Note this crew couldn’t do that. Nope. They acted more like a group of over-sugared kids screaming out answers at a raucous, brithday party game of “Pictionary”. And the worse they got, the unfunnier they became, and the more desperately crazed they appeared. And baby, they knew it. Did you catch the lack of a studio audience in the bit? Were they so afraid that not a one of these four mirthmasters could garner a laugh–a well-timed, humor-and-not-partisan-driven laugh in a studio full of people?

Daily Show does it.

Colbert does it.

Tough Crowd did it.

Real Time does it.

But these clowns won’t. And apparently can’t. Probably because in their attempt to market a snarky, hip, edgy, GOP clone of “The Daily Show”, they came to realize there just ain’t enough “snarky, hip and edgy GOP-ers” to fill a studio audience with.

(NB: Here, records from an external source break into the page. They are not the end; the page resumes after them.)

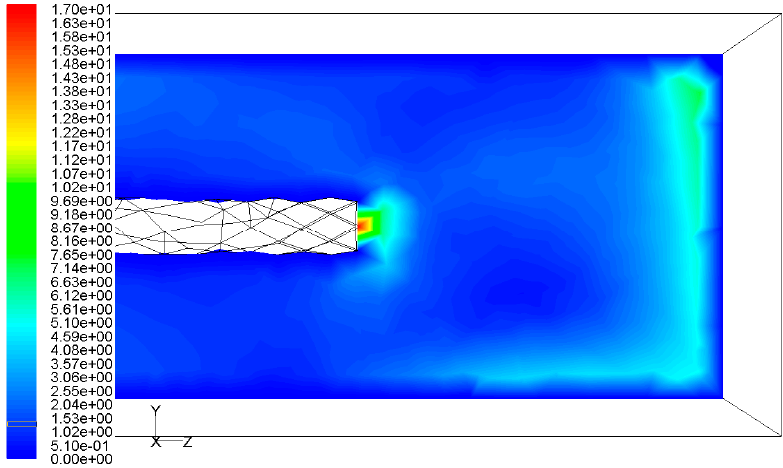
Figure 6. Airflow velocity contour 2 m away from the side wall (m/s).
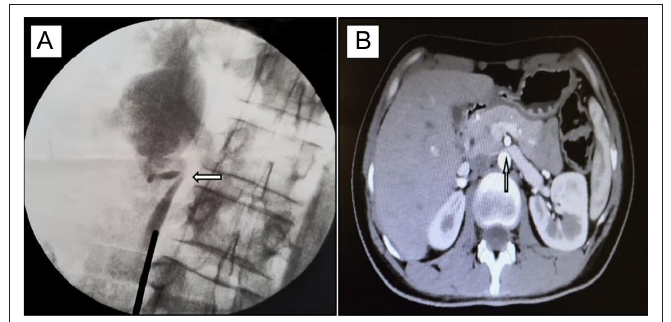
Figure 1. Retrograde pyelogram (RPG) and computed tomography (CT) angiography samples of the patient. A: The curvature and stenosis of the right ureter on RGP is shown with arrow. B. Compression of the left kidney vein between the abdominal aorta and the superior mesenteric artery on CT angiography is marked with an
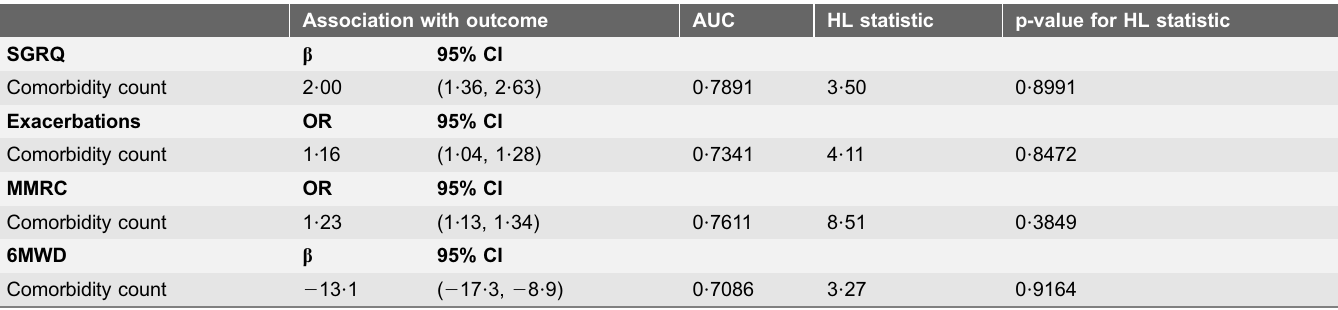
Table 4. Discrimination measures (AUC) and calibration measures (Hosmer-Lemeshow calibration statistics) for comorbidity count with regards to outcomes of exacerbations, MMRC, and 6MWD, in the SPIROMICS participants.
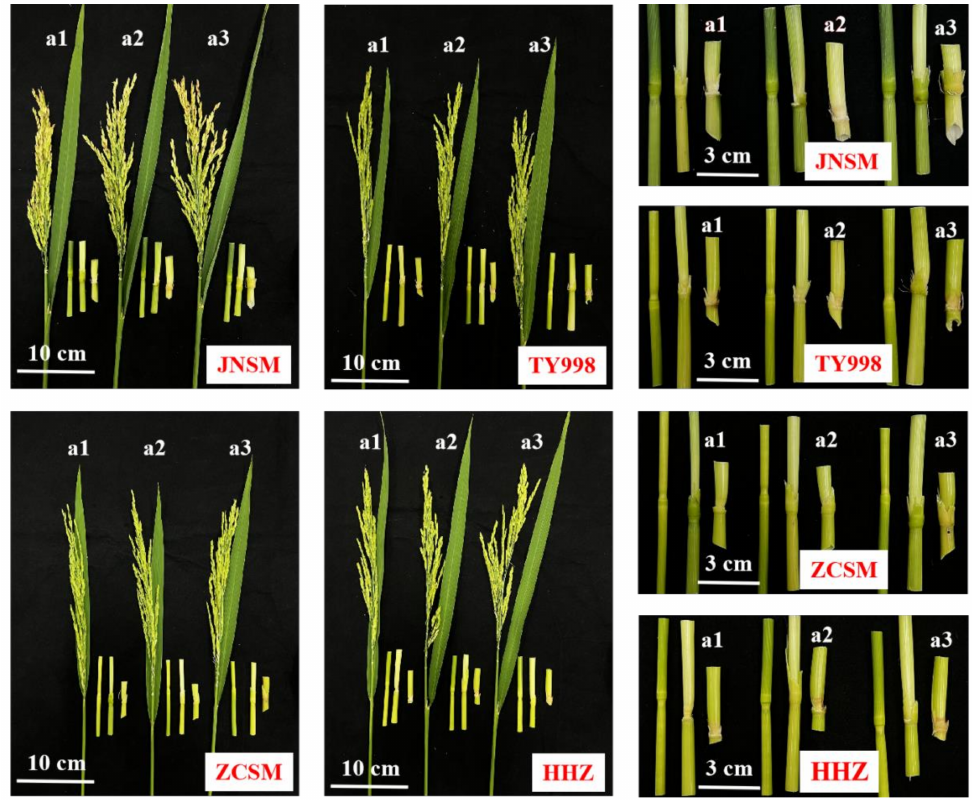
Figure 3. Photos of panicle and internode of four rice cultivars under high N level. a1, a2, and a3 indicated rice seedlings with the control, CSiF, or SOSSiF treatment, respectively. For the internodes of each rice variety, the first, second, and third internodes of rice are from right to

Did Fox’s marketing division f*ck up here? I think the answer is Sadly, Yes.

By the by. quite telling is the semi-inadvertent “Blacks all look alike” joke near the top where they can’t tell the difference between Lionel Jefferson and Lionel Richie and get their negroes all confused and ever’thang. Or was that an attempt at Sarah Silverman-esque, über-racist, meta-mockery gone belly-up in the comedy fishtank?

Oh well...puttin' GOP comedy stalwarts like Jeff Foxworthy and Larry The Cable Guy on this show would’ve blunted the witty, urbane edge they were goin’ for, ah reckon.

LowerManhattanite

Lons said...

And the worse they got, the unfunnier they became, and the more desperately crazed they appeared. And baby, they knew it.

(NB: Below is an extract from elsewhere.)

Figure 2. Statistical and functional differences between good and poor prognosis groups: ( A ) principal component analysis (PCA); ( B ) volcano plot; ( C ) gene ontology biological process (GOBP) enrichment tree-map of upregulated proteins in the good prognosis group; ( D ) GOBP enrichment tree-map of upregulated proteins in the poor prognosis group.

Exactly. Desperation flopsweat kills the joke every time.

drummer510 said...

Basically, the decision is: RED EYE is a terrible show; the whole idea of it is flawed and poorly executed. Fox keeping doing what you do best, manipulating news to have your best interests at heart. I've decided all the women who are hosts or co-hosts on Fox are all closet lesbos, trying to compensate for their insecurities.

Anonymous said...

I don't like lons

Anonymous said...

Although I agree with the argument overall, I don't understand how you can mention SouthPark without conceding it as an example of conservative humor. You can argue that, due to their positions on social issues (the FCC?), they may trend more towards the libertarian end of the spectrum; they are at least a point in the case of conservative humor. True, they are likely the exception that demonstrates the rule, but its something.

Lons said...

Well, most recent Anonymous blogger, I agree. I myself have argued on this very blog that "South Park" represents that rarest of species: the funny conservative comedy show.

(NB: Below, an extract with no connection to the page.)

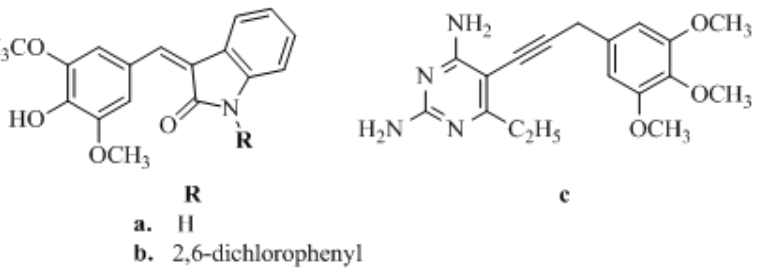
Figure 2. Structures ( a ) R=H ( b ) R=2,6-dichlorophenyl and ( c ) of selected TMP analogs directed at new targets.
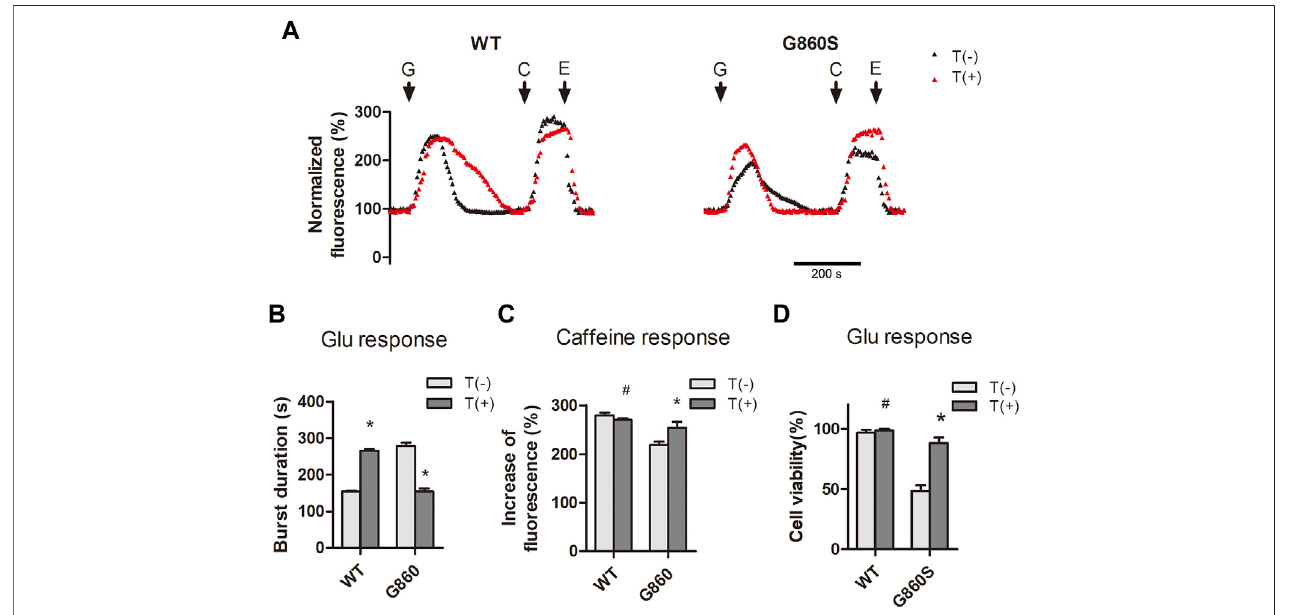
FIGURE 6 | Inhibition of GOF-type pump leakage reduces ER Ca 2+ depletion and attenuates glutamate-induced excitotoxicity. (A – C) : Thapsigargin inhibits pump leakage of G860S mutant. Representative normalized fl uorescence of cytoplasmic Ca 2+ by Furo-4 AM (A) . The addition of glutamate (G), caffeine (C), and EGTA (E) is indicatedwithblackarrows. (B) :Quanti fi cationofthe[Ca 2+ ] cyto clearance ef fi ciencyinresponse toglutamate. T:Thapsigargin. (C) :Quanti fi cation ofthe[Ca 2+ ] ER storage in response to caffeine. (D) : Thapsigargin rescues the cell viability of the G860S mutant under glutamate loading. (B – D) * p < 0.05 compared with no-thapsigargin treatment, # p > 0.05 compared with no-thapsigargin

I tend not to think of them as blind partisans. But, as you say, they are pretty much the exception that proves the rule.

Anonymous said...

I'm actually convinced that Colbert isn't pretending to like the objects of his satire. I think that in many cases, he really does like them, especially Bill O'Reilley. The two really do seem to have an odd sort of friendship beneath the jabs at each other.